Microsoft rewards ACSE students for winning machine learning projects
Microsoft awarded winning students after finishing their ambitious one-week long Machine Learning group project.
On 22 May, four teams comprising a total of 22 students were awarded prizes by Microsoft. The students had just finished their competitive one-week long group project, the culmination of the Applied Computational Science and Engineering (ACSE) MSc’s machine learning module.
Over 60 students attended the Machine Learning Wrap Up session, to feedback on the module and project, and to celebrate the four teams who found the best solution for the Machine Learning task associated with the project.
Dr Lukas Mosser, alumnus of Imperial College London, and Navjot Kukreja, Research Assistant in the Department, led the module with Professor Olivier Dubrule. Professor Gareth Collins raised a glass to the module leaders and to the students for their hard work.
The identification game
The ACSE students had completed a machine learning mini-project in teams of five or six people called the 'Identification Game', in memory of the classic paper of the British scientist Alan Turing, recognised by many as the founder of Artificial Intelligence.
The students were given a set of 100,000 images that were subdivided in 200 different groups, each group associated with the representation of a given object such as a bus or a dog.

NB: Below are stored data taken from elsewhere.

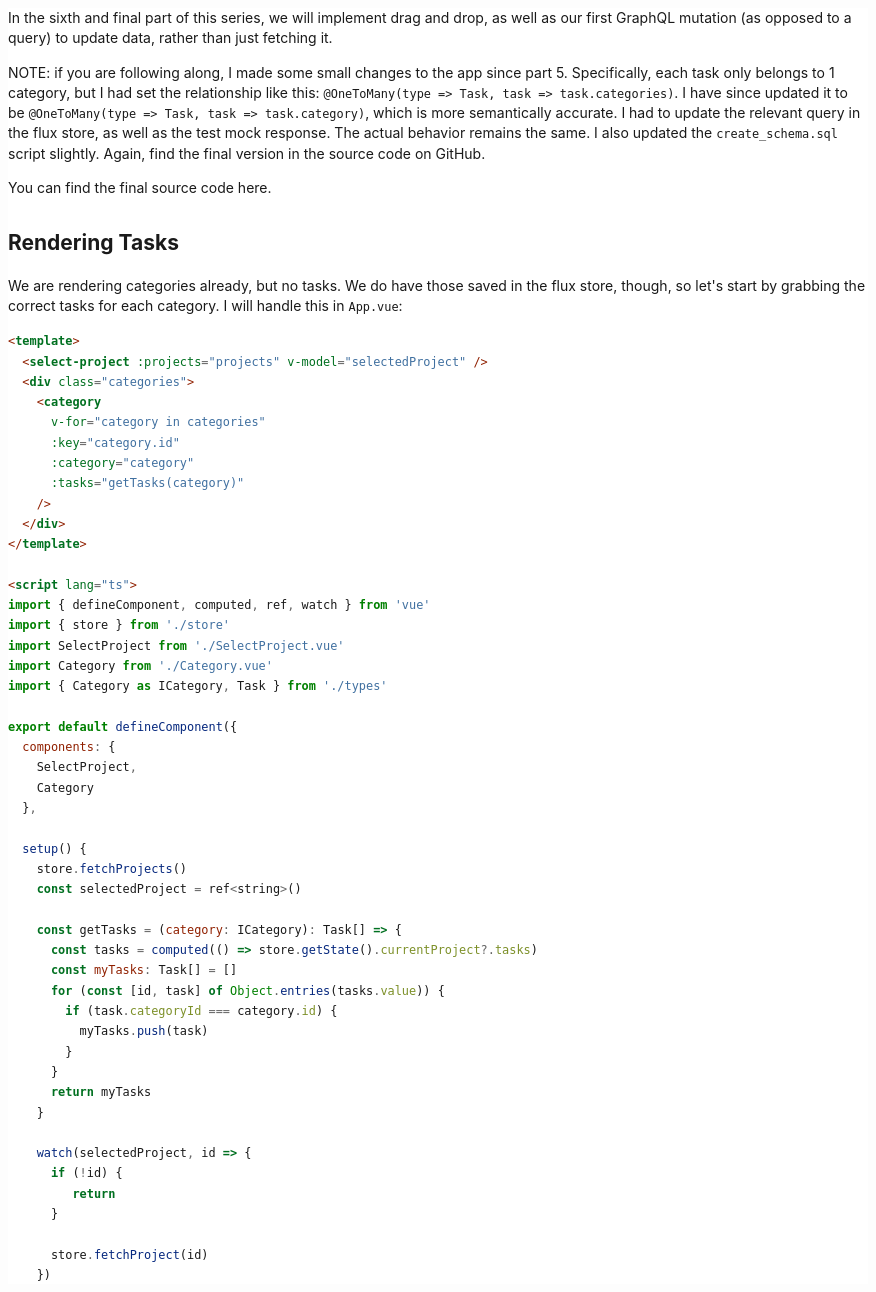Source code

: In the sixth and final part of this series, we will implement drag and drop, as well as our first GraphQL mutation (as opposed to a query) to update data, rather than just fetching it.

NOTE: if you are following along, I made some small changes to the app since part 5. Specifically, each task only belongs to 1 category, but I had set the relationship like this: `@OneToMany(type => Task, task => task.categories)`. I have since updated it to be `@OneToMany(type => Task, task => task.category)`, which is more semantically accurate. I had to update the relevant query in the flux store, as well as the test mock response. The actual behavior remains the same. I also updated the `create_schema.sql` script slightly. Again, find the final version in the source code on GitHub.

You can find the final source code here.

## Rendering Tasks

We are rendering categories already, but no tasks. We do have those saved in the flux store, though, so let's start by grabbing the correct tasks for each category. I will handle this in `App.vue`:

```html
<template>
  <select-project :projects="projects" v-model="selectedProject" />
  <div class="categories">
    <category
      v-for="category in categories"
      :key="category.id"
      :category="category"
      :tasks="getTasks(category)"
    />
  </div>
</template>

<script lang="ts">
import { defineComponent, computed, ref, watch } from 'vue'
import { store } from './store'
import SelectProject from './SelectProject.vue'
import Category from './Category.vue'
import { Category as ICategory, Task } from './types'

export default defineComponent({
  components: {
    SelectProject,
    Category
  },

  setup() {
    store.fetchProjects()
    const selectedProject = ref<string>()

    const getTasks = (category: ICategory): Task[] => {
      const tasks = computed(() => store.getState().currentProject?.tasks)
      const myTasks: Task[] = []
      for (const [id, task] of Object.entries(tasks.value)) {
        if (task.categoryId === category.id) {
          myTasks.push(task)
        }
      }
      return myTasks
    }

    watch(selectedProject, id => {
      if (!id) {
         return
      }

      store.fetchProject(id)
    })
```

Deborah Pelacani Cruz, a PhD student and ACSE alumnus who assisted in the delivery of the course, explained: “The students' objective was to train a ‘Convolutional Neural Network’, or CNN, to extract patterns and classify a set of natural images. The CNN was trained using 100,000 images and then evaluated over an unseen test dataset of 10,000 images." The team with the highest number of correct classifications on the test dataset was declared the winner.
Mingrui Zhang, another ACSE alumnus continuing his PhD studies at Imperial, showed examples of images that the students had to classify. There were some pictures that all teams found quite difficult to accurately identify.
Various training methods can be applied with CNN to identify images – such as training a network from scratch, or adapting a subset of parameters of an existing CNN, an approach called 'transfer learning’. Dr Lukas Mosser highlighted the benefit the teams had using transfer learning in this example.
Working collaboratively
The success of the teams was made more remarkable by the fact that this was the first time the student teams worked collaboratively online and were distributed globally across multiple time zones. At the end of the week all 12 teams, including Team "Gauss", Team "Bernoulli", and others reported their results in a series of lightning talks over Microsoft Teams. They fed back on their experiences with remote group work, across time-zones, and challenges they faced.
Some teams found it beneficial being in different time zones, meaning they were effectively working around the clock. This gave them a fantastic experience of the way many industrial development projects are now run in technology companies, with teams spread across the whole world.
Dr Gerard Gorman, Director of ACSE, praised the students' progress, remarking, "Students are trained from week one of ACSE to work collaboratively on complex problems and prepare them for the global digital economy. Despite the tough circumstances caused by COVID-19, our students knocked this out of the park!"
Rapid-fire feedback on Mentimeter, shown on a shared screen, displayed in a fun way the students’ thoughts on the mini project.
Microsoft prize
To close out the session, the mini-projects, and the module, Lee Stott, Principal Program Manager, Data Science, Microsoft Academic Ecosystem, presented each member of the four winning teams with a prize including $100 of Credit for using the Microsoft Azure cloud and an opportunity to feature in a Microsoft blog post.